Now to the second part of Josh’s question: how did we (humans) get here? We determine these sorts of things by examining all available resources.
What surprises some Christians is that I am fully confident that the Bible is not one of those resources, nor was it ever intended to be. In Genesis 1-11, until we get to Abraham, we are not getting history as we would from a history book; we are looking at stories common throughout the Ancient Near East (ANE), remolded and adapted to serve God’s purposes. I have previously linked to the conservative Wheaton scholar Dr. John H. Walton’s presentation on Genesis 1. Watch it or else: it’s an hour-long presentation, but if you’re at all interested in understanding my position, you’ve got to check it out. An inelegant way of summarizing it is to say that this chapter is a complex literary work affirming that YHWH is responsible for the universe using imagery drawn from the Jewish temple. The Garden narrative, while retaining firm roots in Mesopotamian mythology, has been reformulated as an archetypal story showing God interacting with humanity, in terms reminiscent of and serving as commentary on the Torah. I plan on addressing this stuff later.
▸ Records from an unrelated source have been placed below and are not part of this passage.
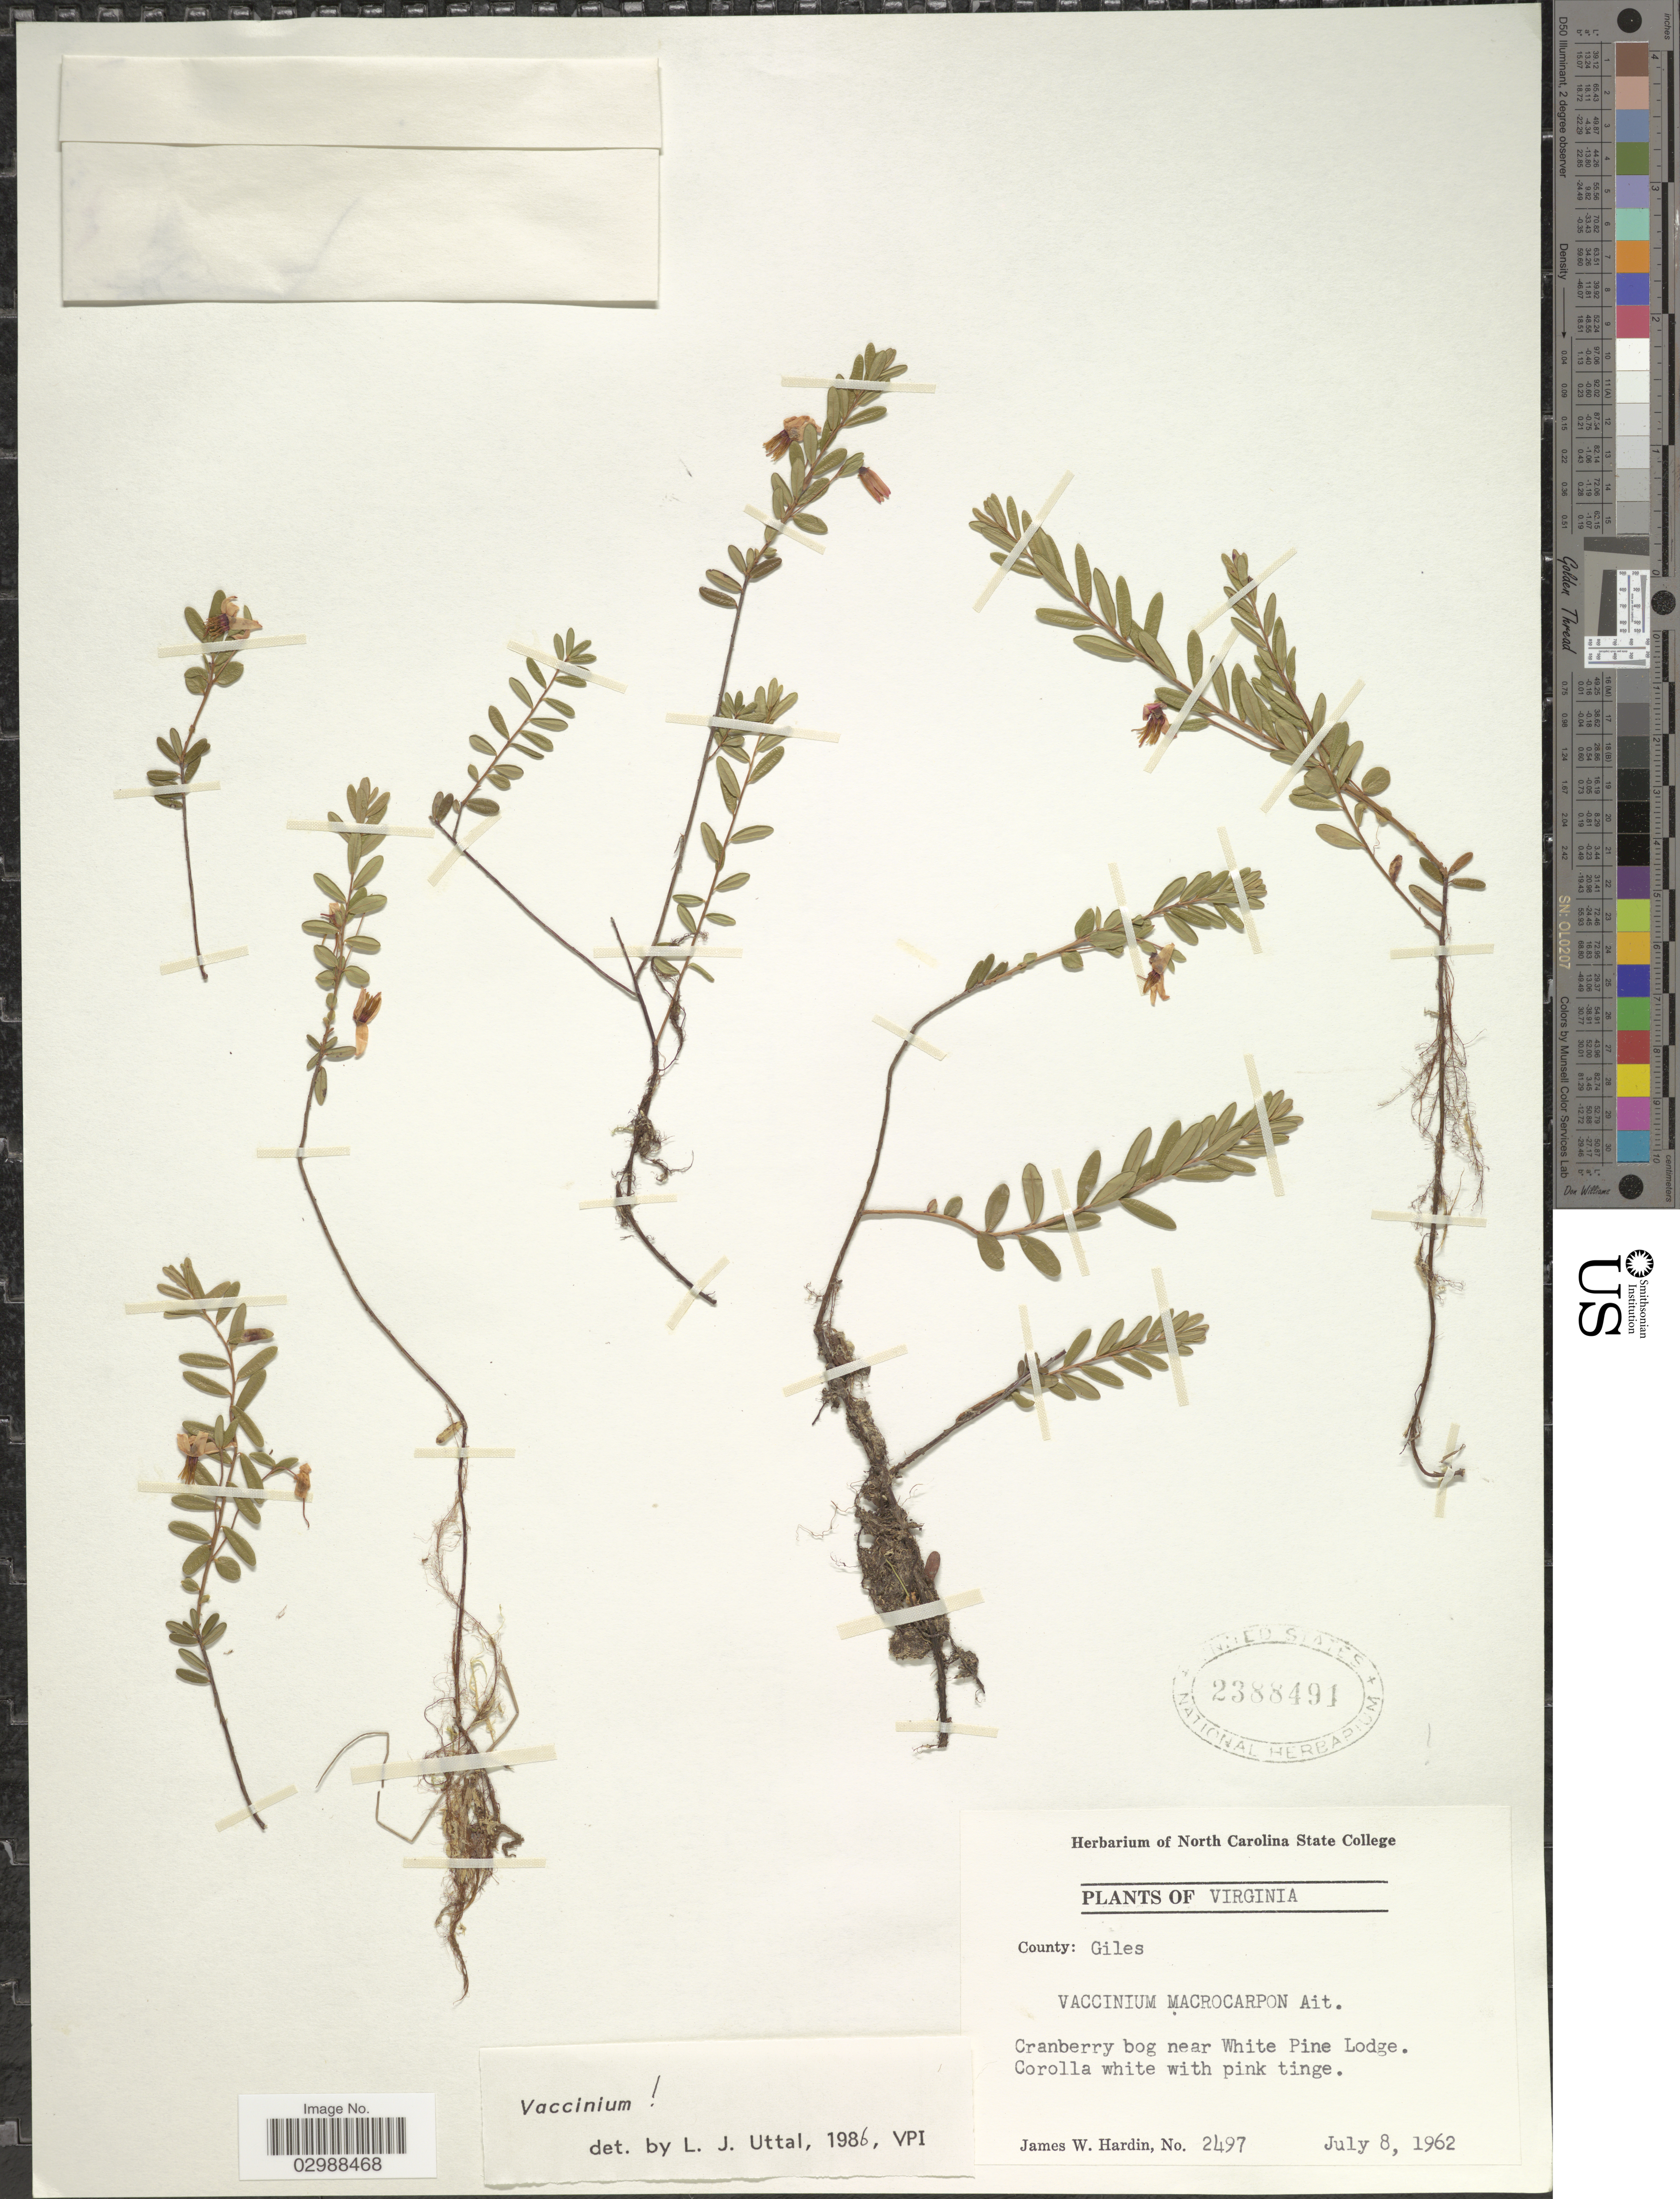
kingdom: Plantae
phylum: Tracheophyta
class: Magnoliopsida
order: Ericales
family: Ericaceae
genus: Vaccinium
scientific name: Vaccinium macrocarpon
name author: Aiton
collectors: J. W. Hardin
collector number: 2497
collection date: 1962-07-08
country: United States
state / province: Virginia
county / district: Giles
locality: Cranberry bog near White Pine Lodge.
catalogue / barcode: US 2388491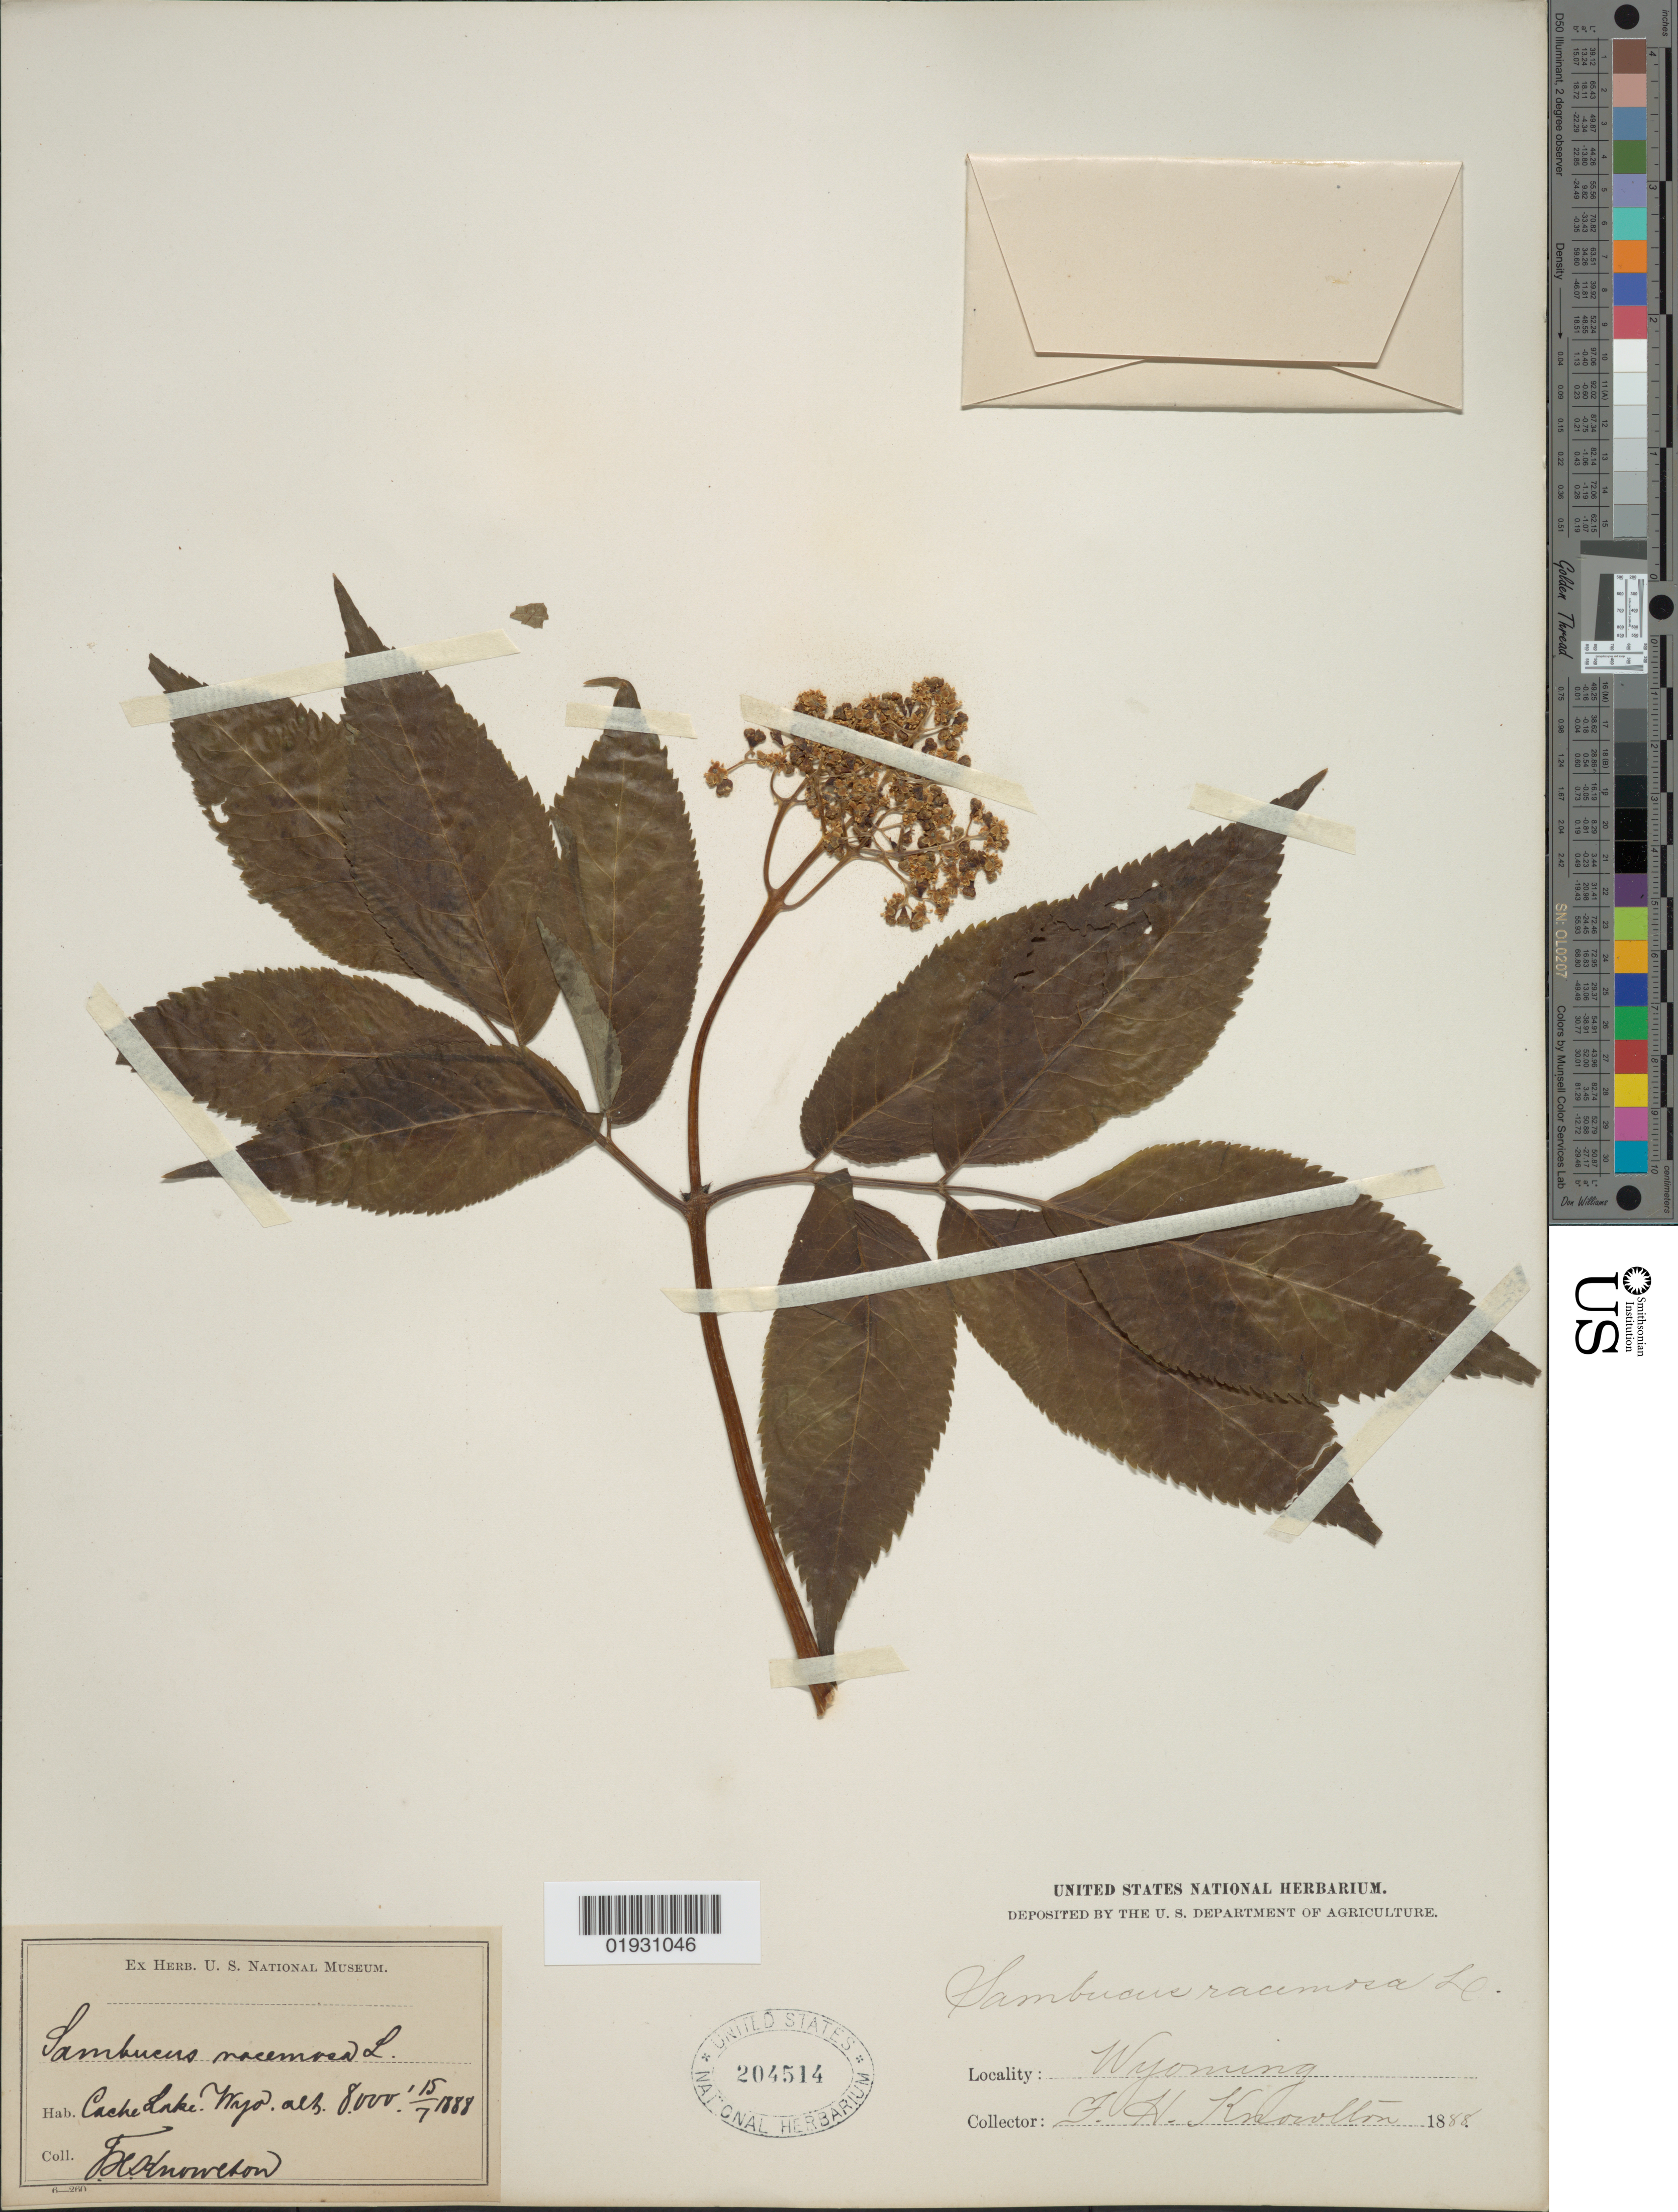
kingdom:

If we don’t use Genesis as a science book or to determine the origin of humanity, where do we look? My choice has been to look to those who dedicate their life’s work to observing, analyzing, and hypothesizing about the natural world: scientists. And no, that group of people is by no means primarily made up of atheistic conspirators against theism. For Pete’s sake, the head of the Human Genome Project is a devout evangelical Christian who, from his intimate knowledge of DNA, cannot conceive of another explanation of the data he’s seen than common descent.
I’m not going to be dogmatic about exactly how everything got here in scientific terms, because I’m not a scientist. But for me, as with any question beyond my ken, I yield to those people who have studied the matter in depth. To sum up my position as a non-scientist who doesn’t think the Bible speaks to the “how” of creation, I would like to quote Dan Werner’s comment on Mike Beidler’s post discussing Van Till:
As to the scientific question, I stand with the whole of scientific tradition these past 140+ years in affirming full-fledged evolution. There can be no other acceptable position for a layperson such as myself. To believe otherwise would not be humble.